Des Weiteren ist der Arbeitgeber für die Organisation der Prüfung der Arbeitsmittel auf sicheren Betrieb und für die korrekte Dokumentation verantwortlich. Auf Basis der Gefährdungsbeurteilung legt er Art, Umfang und Fristen für erforderliche Prüfungen von Arbeitsmitteln fest.

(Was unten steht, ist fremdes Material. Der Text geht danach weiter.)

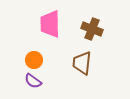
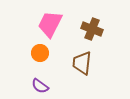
pink trapezoid: rotated 28 degrees clockwise
orange circle: moved 6 px right, 7 px up
purple semicircle: moved 7 px right, 5 px down
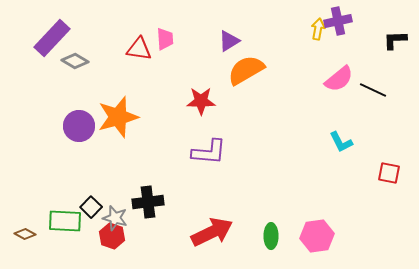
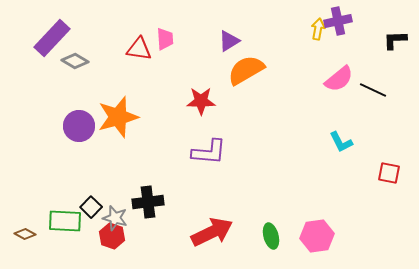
green ellipse: rotated 15 degrees counterclockwise
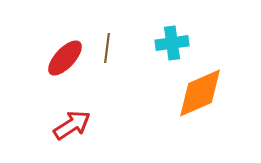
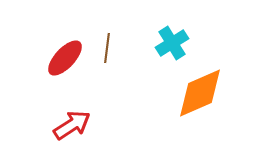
cyan cross: rotated 24 degrees counterclockwise
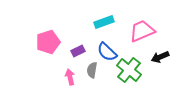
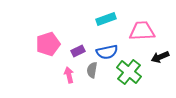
cyan rectangle: moved 2 px right, 3 px up
pink trapezoid: rotated 20 degrees clockwise
pink pentagon: moved 2 px down
blue semicircle: rotated 55 degrees counterclockwise
green cross: moved 2 px down
pink arrow: moved 1 px left, 2 px up
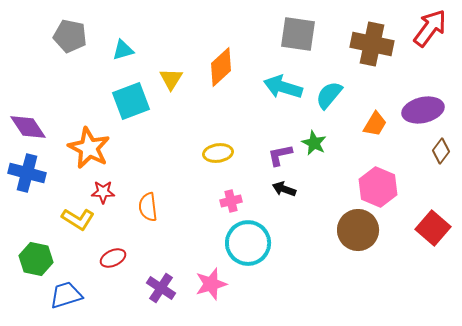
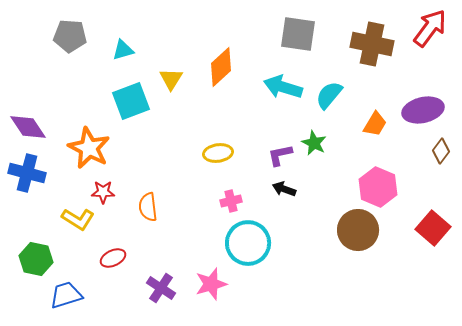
gray pentagon: rotated 8 degrees counterclockwise
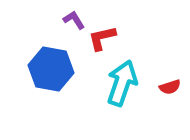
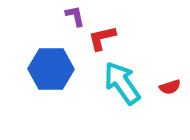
purple L-shape: moved 1 px right, 4 px up; rotated 20 degrees clockwise
blue hexagon: rotated 9 degrees counterclockwise
cyan arrow: rotated 54 degrees counterclockwise
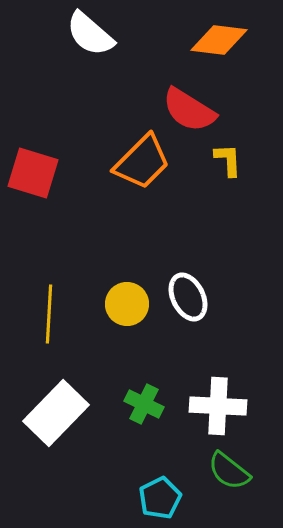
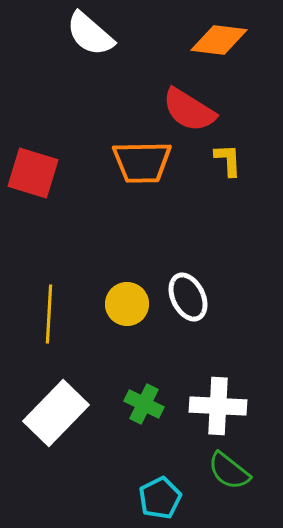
orange trapezoid: rotated 44 degrees clockwise
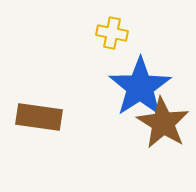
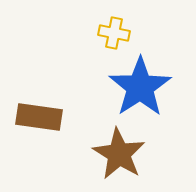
yellow cross: moved 2 px right
brown star: moved 44 px left, 31 px down
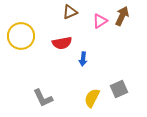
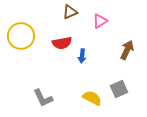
brown arrow: moved 5 px right, 34 px down
blue arrow: moved 1 px left, 3 px up
yellow semicircle: rotated 90 degrees clockwise
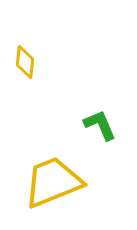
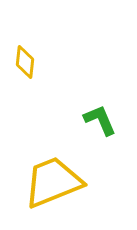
green L-shape: moved 5 px up
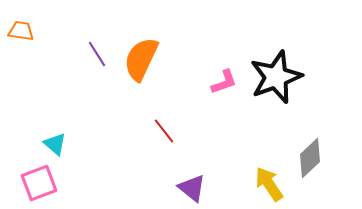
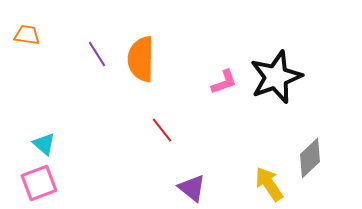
orange trapezoid: moved 6 px right, 4 px down
orange semicircle: rotated 24 degrees counterclockwise
red line: moved 2 px left, 1 px up
cyan triangle: moved 11 px left
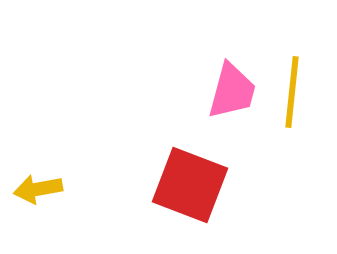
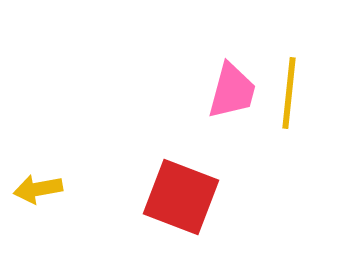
yellow line: moved 3 px left, 1 px down
red square: moved 9 px left, 12 px down
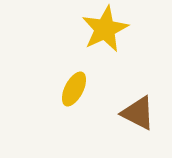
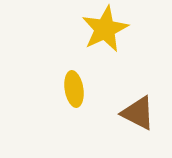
yellow ellipse: rotated 36 degrees counterclockwise
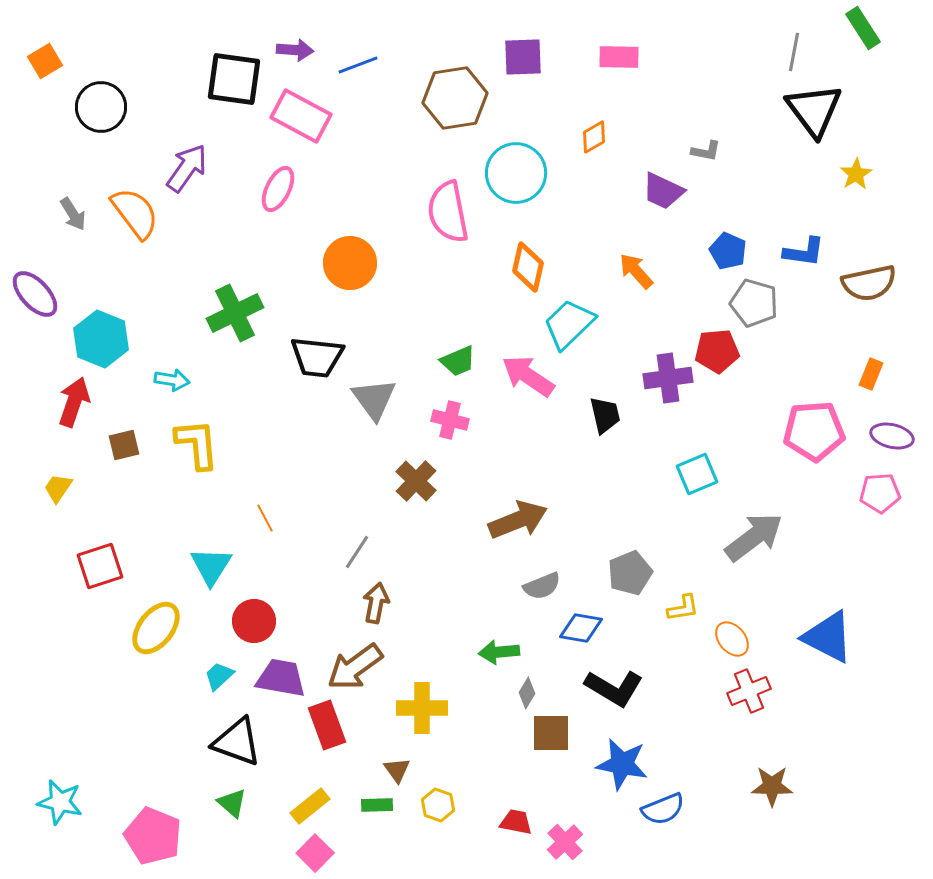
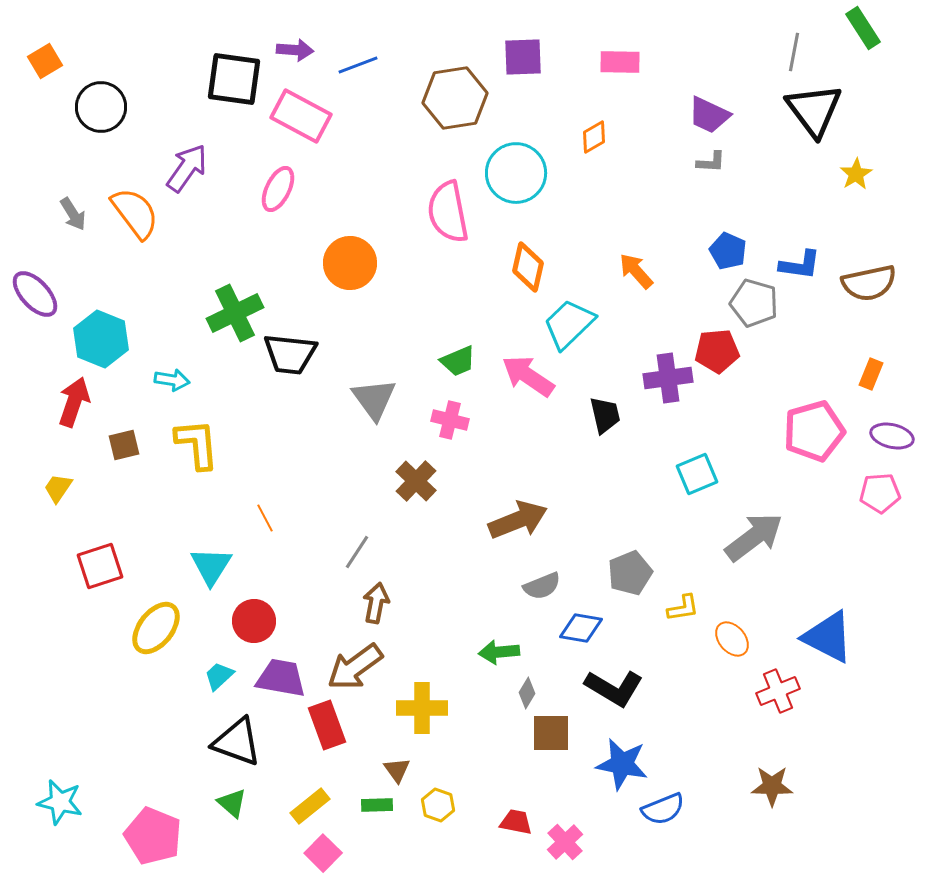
pink rectangle at (619, 57): moved 1 px right, 5 px down
gray L-shape at (706, 151): moved 5 px right, 11 px down; rotated 8 degrees counterclockwise
purple trapezoid at (663, 191): moved 46 px right, 76 px up
blue L-shape at (804, 252): moved 4 px left, 13 px down
black trapezoid at (317, 357): moved 27 px left, 3 px up
pink pentagon at (814, 431): rotated 12 degrees counterclockwise
red cross at (749, 691): moved 29 px right
pink square at (315, 853): moved 8 px right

Die Arbeitsmittel selbst, ob bereitgestellt durch den Vermieter des Coworking Spaces oder den Arbeitgeber, werden gemäß DGUV-Vorschrift 3, der Betriebssicherheitsverordnung (BetrSichV), konkretisiert durch die TRBS 1201, sowie nach den jeweils anzuwendenden VDE-Normen (z. B. DIN VDE 0702) geprüft. Der Arbeitgeber hat sich außerdem zu vergewissern, dass die ihm durch den Vermieter bereitgestellten Arbeitsmittel für den jeweiligen Einsatzzweck geeignet und geprüft sind. Dies kann er sich vom Vermieter bestätigen lassen. Zudem sollte der Benutzer vor der Verwendung von Arbeitsmitteln diese auf offensichtliche Mängel und Schäden begutachten.
Durch die fortschreitende Digitalisierung und Vernetzung von Arbeitsmitteln muss besonders bei vernetzten Geräten, wie etwa den Internet of Things-Geräten (IoT), sowie die Integration intelligenter Arbeitsplatzlösungen noch stärker auf Datensicherheit geachtet werden.
Fazit
Beide Parteien, der Vermieter des Coworking Spaces und der Arbeitgeber des Mitarbeiters, der diesen Coworking Space nutzt, haben aus elektrotechnischer Sicht entsprechende Pflichten zu erfüllen.
Der Vermieter ist gesetzlich verpflichtet, die Mietsache in einem zum vertragsmäßigen Gebrauch geeigneten Zustand zu überlassen und zu erhalten. Nachweise für durchgeführte Prüfungen, sowie ein entsprechendes Instandhaltungsmanagement dienen dabei als Belege. Der Arbeitgeber ist verpflichtet, bei der Auswahl des angemieteten Arbeitsumfeldes die tatsächliche Eignung und die Arbeitsschutzaspekte zu überprüfen und gegebenenfalls bestätigen zu lassen. Außerdem muss er die Arbeitsmittel, die er seinen Mitarbeitern zur Verfügung stellt, geeignet auswählen, von einer „Zur Prüfung befähigten Person“ nach TRBS 1203 prüfen lassen und für deren fachgerechte Instandhaltung sorgen.